Photography / Editorial / Print

The Art of Storytelling - Tomasz Donocik

As featured in Unfolded Magazine Issue 09

"Jewellery excites me and has a story to tell" says talented jewellery designer Tomasz Donocik, who I met up with on an unusually rainy day in July. Around the corner from the historic London landmark of Arnold Circus, seeking solace from the rain in the small workshop, I got to view some of the exquisitely crafted jewellery and talk about gemstones, metals and all manner of materials used in his work.
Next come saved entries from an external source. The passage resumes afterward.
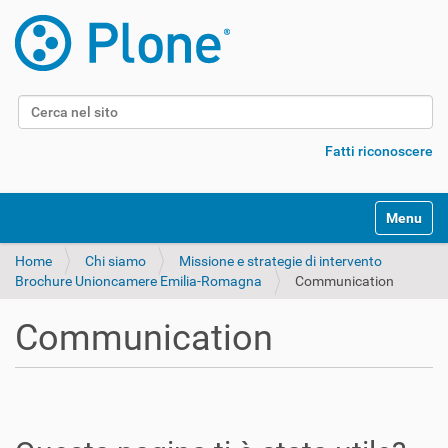
Cerca nel sito
Ricerca avanzata…
Fatti riconoscere
Alterna l
Home
Chi siamo
Missione e strategie di intervento
Brochure Unioncamere Emilia-Romagna
Communication
Communication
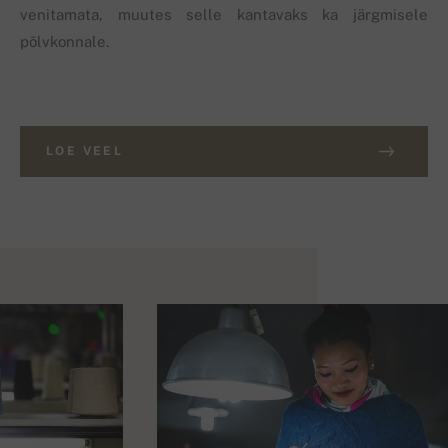
venitamata, muutes selle kantavaks ka järgmisele
põlvkonnale.
LOE VEEL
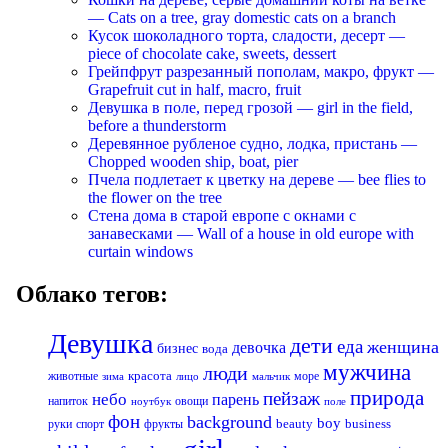
— Cats on a tree, gray domestic cats on a branch
Кусок шоколадного торта, сладости, десерт —
piece of chocolate cake, sweets, dessert
Грейпфрут разрезанный пополам, макро, фрукт —
Grapefruit cut in half, macro, fruit
Девушка в поле, перед грозой — girl in the field,
before a thunderstorm
Деревянное рубленое судно, лодка, пристань —
Chopped wooden ship, boat, pier
Пчела подлетает к цветку на дереве — bee flies to
the flower on the tree
Стена дома в старой европе с окнами с
занавесками — Wall of a house in old europe with
curtain windows
Облако тегов:
Девушка
дети
еда
женщина
девочка
бизнес
вода
мужчина
люди
красота
животные
море
лицо
мальчик
зима
природа
пейзаж
небо
парень
напиток
овощи
ноутбук
поле
фон
background
boy
business
руки
спорт
фрукты
beauty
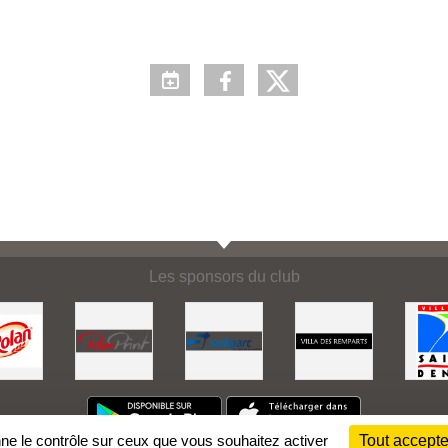
Les sponsors du club
nne le contrôle sur ceux que vous souhaitez activer
Tout accepte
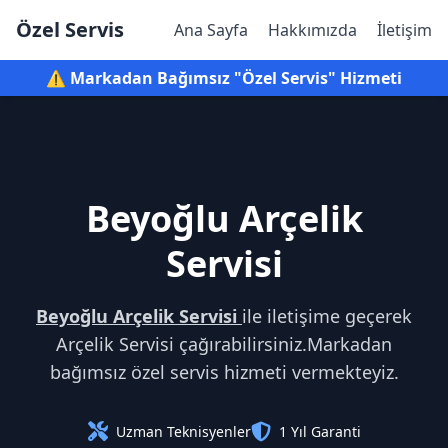
Özel Servis
Ana Sayfa
Hakkımızda
İletişim
⚠️ Markadan Bağımsız "Özel Servis" Hizmeti
Beyoğlu Arçelik
Servisi
Beyoğlu Arçelik Servisi
ile iletişime geçerek
Arçelik Servisi çağırabilirsiniz.Markadan
bağımsız özel servis hizmeti vermekteyiz.
Uzman Teknisyenler
1 Yıl Garanti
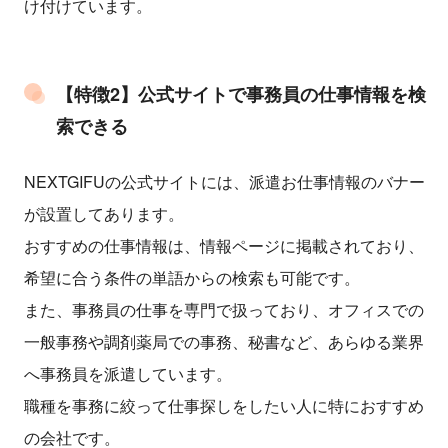
け付けています。
【特徴2】公式サイトで事務員の仕事情報を検
索できる
NEXTGIFUの公式サイトには、派遣お仕事情報のバナー
が設置してあります。
おすすめの仕事情報は、情報ページに掲載されており、
希望に合う条件の単語からの検索も可能です。
また、事務員の仕事を専門で扱っており、オフィスでの
一般事務や調剤薬局での事務、秘書など、あらゆる業界
へ事務員を派遣しています。
職種を事務に絞って仕事探しをしたい人に特におすすめ
の会社です。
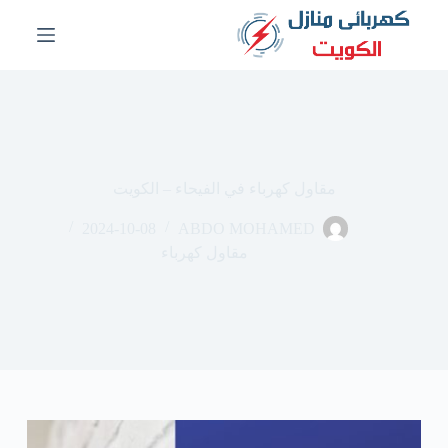
ا
ل
ت
ج
ا
و
ز
إ
ل
مقاول كهرباء في الفيحاء – الكويت
ى
ا
2024-10-08
ABDO MOHAMED
ل
م
مقاول كهرباء
ح
ت
و
ى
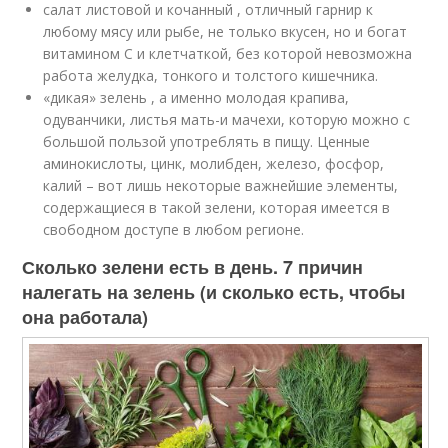
салат листовой и кочанный , отличный гарнир к
любому мясу или рыбе, не только вкусен, но и богат
витамином С и клетчаткой, без которой невозможна
работа желудка, тонкого и толстого кишечника.
«дикая» зелень , а именно молодая крапива,
одуванчики, листья мать-и мачехи, которую можно с
большой пользой употреблять в пищу. Ценные
аминокислоты, цинк, молибден, железо, фосфор,
калий – вот лишь некоторые важнейшие элементы,
содержащиеся в такой зелени, которая имеется в
свободном доступе в любом регионе.
Сколько зелени есть в день. 7 причин
налегать на зелень (и сколько есть, чтобы
она работала)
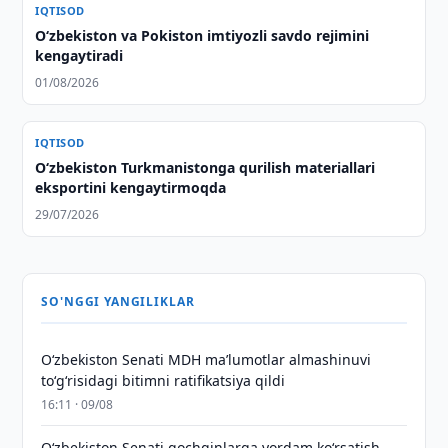
IQTISOD
O‘zbekiston va Pokiston imtiyozli savdo rejimini
kengaytiradi
01/08/2026
IQTISOD
Oʻzbekiston Turkmanistonga qurilish materiallari
eksportini kengaytirmoqda
29/07/2026
SO'NGGI YANGILIKLAR
Oʻzbekiston Senati MDH maʼlumotlar almashinuvi
toʻgʻrisidagi bitimni ratifikatsiya qildi
16:11 · 09/08
Oʻzbekiston Senati qochqinlarga yordam koʻrsatish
Born in Poland, Donocik grew up in Vienna, Austria where his passion for art really developed. Guided by his teachers at school who gave him the opportunity to explore the artistic culture of the country, '(it was) amazing and (the school) took us to exhibitions all the time'. At 18, Tomasz applied to Central Saint Martin's for a foundation course in art and design. Wanting to pursue a career that allowed him to use his creativity, Tomasz chose to design jewellery as a way of expressing his art. The university education gave him the opportunity to experiment with ceramics, fashion, textiles, jewellery and develop his exceptionayl craftsmanship skills. Before this, in Vienna, Donocik was predominantly creating installations, silk screens and occasional photography. Jewellery excited him in a different way, as he learnt the process of jewellery making, from first design to rendering and the techniques needed to make the final piece. Tomasz had found a way to 'now make a business out of my artwork.'
Donocik foremost considers himself a designer ‘who specialises in jewellery’, which is where his love of incorporating different materials can be clearly seen. He has undertaken work and projects for many different companies such as Tag Heuer, LVMH, YKK, Swarovski and recently collaborated with another designer for a collection of gloves. The work, and avenues for design, it seem, are continually evolving and there is also a 'new scarf collection which is quite wearable' he says.
Of people he would like to adorn his designs upon, "I would love Johnny Depp and Matthew McConaughey to wear my jewellery, for ladies, it would have to be Eva Green." The fine jewellery does befit a night at the Oscars.

A typical day is mostly spent at the workshop, 'sitting at my desk, shifting paper from left to right' he says with a smile. With jewellery, 'the creating stage is the most exciting stage, but running a business takes a lot of other skills, managing, chasing up stone dealers and so on'. His experience, on graduation, working for Stephen Webster 'taught me a lot about the professional side of making jewellery, weight, size, wear-ability and so on. The environment teaches you more about the practicality of design, using manufacturers and working to a clients brief - making it more accessible, you have the crazy ideas of course, but you have to tone them down for it to work (commercially).'

Inspiration for the collections are drawn from 'walking around and seeing things', but some are also based on novels, uniforms or components of a uniform. From a young age, he has admired the work of Jean-Michel Basquiat. A lot of recent work he says is 'based on animal motifs and the four elements is based on mythological stories'. This can be seen with the cocktail rings centred around the symbolic creatures of the four elements, Earth, Fire, Water and Air which so far depict Phoenixes, and a Medusa themed ring with a snake wrapped around tourmaline with brown diamond scales.